**EXERCISE**
Only the lines that include "không" should be copied from the data below.

+ + + + + + +

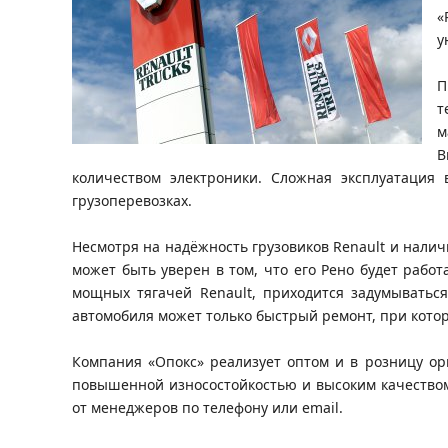
«
у
П
т
м
В
количеством электроники. Сложная эксплуатация 
грузоперевозках.
Несмотря на надёжность грузовиков Renault и нали
может быть уверен в том, что его Рено будет рабо
мощных тягачей Renault, приходится задумыватьс
автомобиля может только быстрый ремонт, при кото
Компания «Опокс» реализует оптом и в розницу ор
повышенной износостойкостью и высоким качеством
от менеджеров по телефону или email.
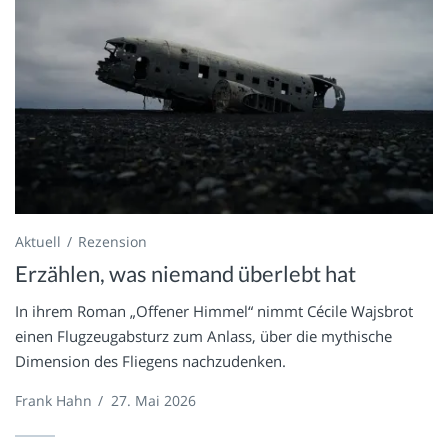
Aktuell
Rezension
Erzählen, was niemand überlebt hat
In ihrem Roman „Offener Himmel“ nimmt Cécile Wajsbrot
einen Flugzeugabsturz zum Anlass, über die mythische
Dimension des Fliegens nachzudenken.
Frank Hahn
/
27. Mai 2026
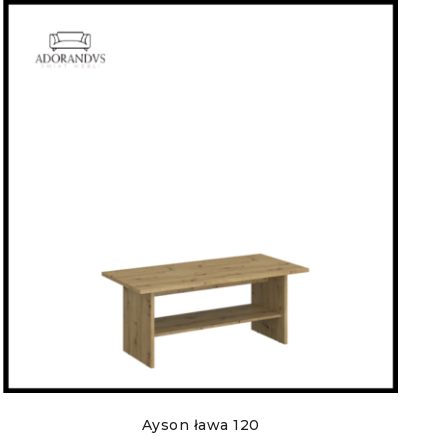
Ayson ława 120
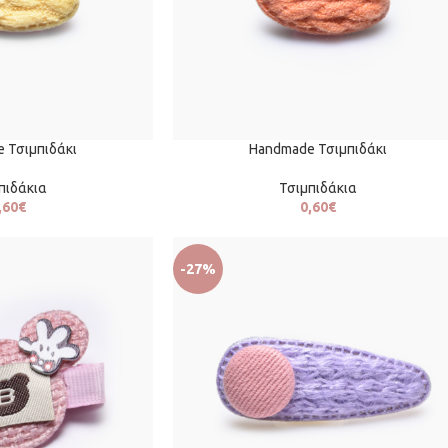
 Τσιμπιδάκι
Handmade Τσιμπιδάκι
πιδάκια
Τσιμπιδάκια
,60
€
0,60
€
-27%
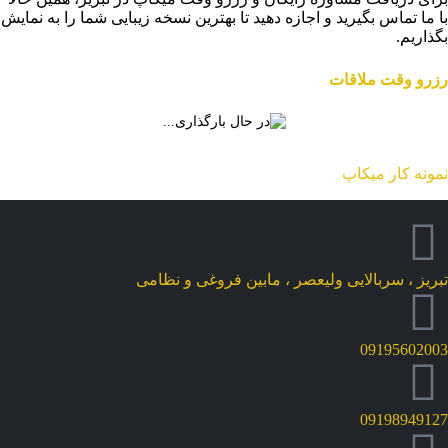
با ما تماس بگیرید و اجازه دهید تا بهترین نسخه زیبایی شما را به نمایش
بگذاریم.
رزرو وقت ملاقات
نمونه کار میکاپ
تبریز ، سربالایی ولیعصر ، مابین فروغی و نظامی
09195602003
09198949127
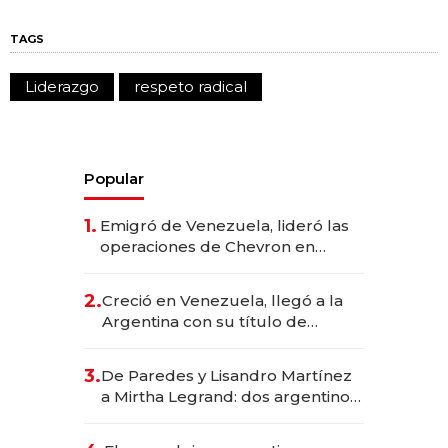
TAGS
Liderazgo
respeto radical
Popular
1.
Emigró de Venezuela, lideró las
operaciones de Chevron en
EE.UU. y hoy es la única mujer
CEO en Vaca Muerta
2.
Creció en Venezuela, llegó a la
Argentina con su título de
abogado y construyó un imperio
gastronómico que revoluciona
3.
De Paredes y Lisandro Martínez
las marcas "fast premium"
a Mirtha Legrand: dos argentinos
impulsan el negocio del wellness
deportivo y el cuidado corporal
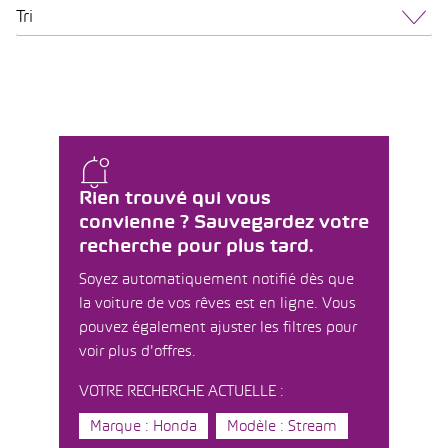
Tri
Rien trouvé qui vous
convienne ? Sauvegardez votre
recherche pour plus tard.
Soyez automatiquement notifié dès que
la voiture de vos rêves est en ligne. Vous
pouvez également ajuster les filtres pour
voir plus d'offres.
VOTRE RECHERCHE ACTUELLE :
Marque : Honda
Modèle : Stream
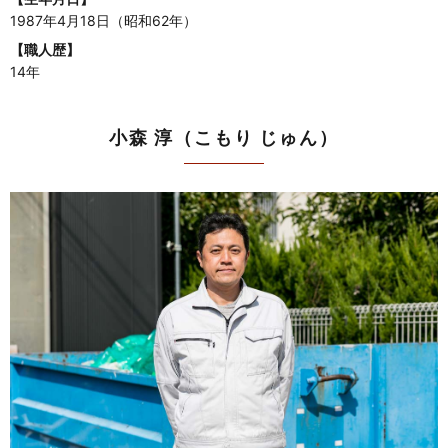
1987年4月18日（昭和62年）
【職人歴】
14年
小森 淳（こもり じゅん）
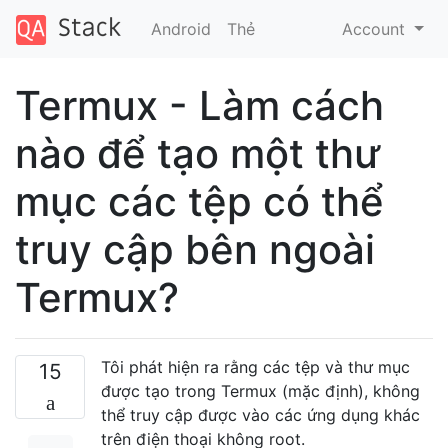
Android
Thẻ
Account
Termux - Làm cách
nào để tạo một thư
mục các tệp có thể
truy cập bên ngoài
Termux?
Tôi phát hiện ra rằng các tệp và thư mục
15
được tạo trong Termux (mặc định), không
thể truy cập được vào các ứng dụng khác
trên điện thoại không root.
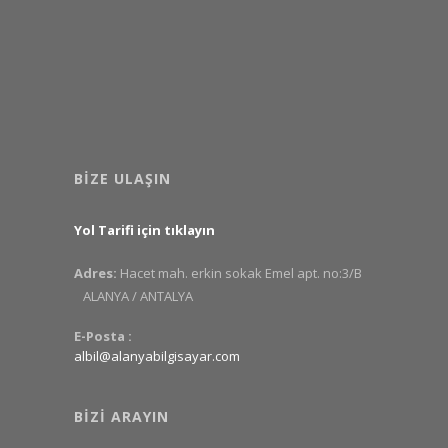
BIZE ULAŞIN
Yol Tarifi için tıklayın
Adres:
Hacet mah. erkin sokak Emel apt. no:3/B
ALANYA / ANTALYA
E-Posta :
albil@alanyabilgisayar.com
BIZI ARAYIN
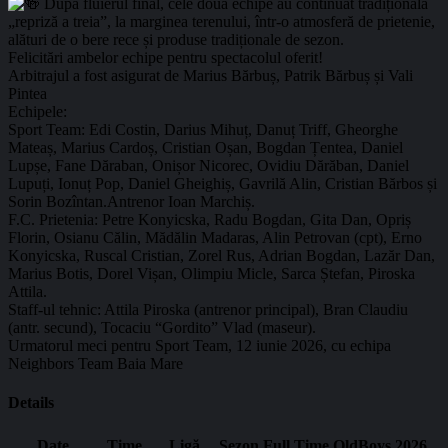
După fluierul final, cele două echipe au continuat tradiționala
„repriză a treia”, la marginea terenului, într-o atmosferă de prietenie,
alături de o bere rece și produse tradiționale de sezon.
Felicitări ambelor echipe pentru spectacolul oferit!
Arbitrajul a fost asigurat de Marius Bărbuș, Patrik Bărbuș și Vali
Pintea
Echipele:
Sport Team: Edi Costin, Darius Mihuț, Danuț Triff, Gheorghe
Mateaș, Marius Cardoș, Cristian Oșan, Bogdan Țentea, Daniel
Lupșe, Fane Dăraban, Onișor Nicorec, Ovidiu Dărăban, Daniel
Lupuți, Ionuț Pop, Daniel Gheighiș, Gavrilă Alin, Cristian Bărbos și
Sorin Bozîntan.Antrenor Ioan Marchiș.
F.C. Prietenia: Petre Konyicska, Radu Bogdan, Gita Dan, Opriș
Florin, Osianu Călin, Mădălin Madaras, Alin Petrovan (cpt), Erno
Konyicska, Ruscal Cristian, Zorel Rus, Adrian Bogdan, Lazăr Dan,
Marius Botis, Dorel Vișan, Olimpiu Micle, Sarca Ștefan, Piroska
Attila.
Staff-ul tehnic: Attila Piroska (antrenor principal), Bran Claudiu
(antr. secund), Tocaciu “Gordito” Vlad (maseur).
Urmatorul meci pentru Sport Team, 12 iunie 2026, cu echipa
Neighbors Team Baia Mare
Details
Date
Time
Ligă
Sezon
Full Time
OldBoys 2026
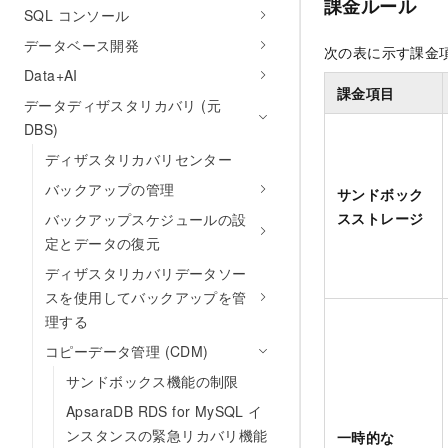
課金ルール
SQL コンソール
データベース開発
次の表に示す課金
Data+AI
課金項目
データディザスタリカバリ (元
DBS)
ディザスタリカバリセンター
バックアップの管理
サンドボック
スストレージ
バックアップスケジュールの設
定とデータの復元
ディザスタリカバリデータソー
スを使用してバックアップを管
理する
コピーデータ管理 (CDM)
サンドボックス機能の制限
ApsaraDB RDS for MySQL イ
ンスタンスの緊急リカバリ機能
一時的な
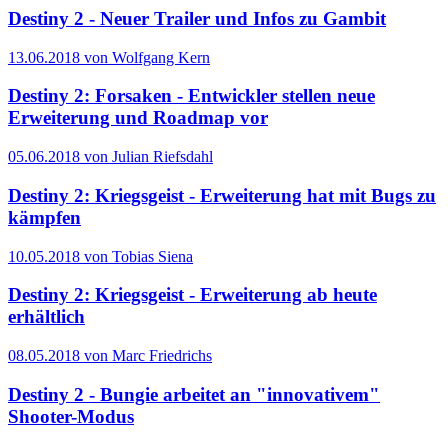
Destiny 2 - Neuer Trailer und Infos zu Gambit
13.06.2018 von Wolfgang Kern
Destiny 2: Forsaken - Entwickler stellen neue
Erweiterung und Roadmap vor
05.06.2018 von Julian Riefsdahl
Destiny 2: Kriegsgeist - Erweiterung hat mit Bugs zu
kämpfen
10.05.2018 von Tobias Siena
Destiny 2: Kriegsgeist - Erweiterung ab heute
erhältlich
08.05.2018 von Marc Friedrichs
Destiny 2 - Bungie arbeitet an "innovativem"
Shooter-Modus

+ + + + + + +

**ANSWER BOX**
được tạo trong Termux (mặc định), không
trên điện thoại không root.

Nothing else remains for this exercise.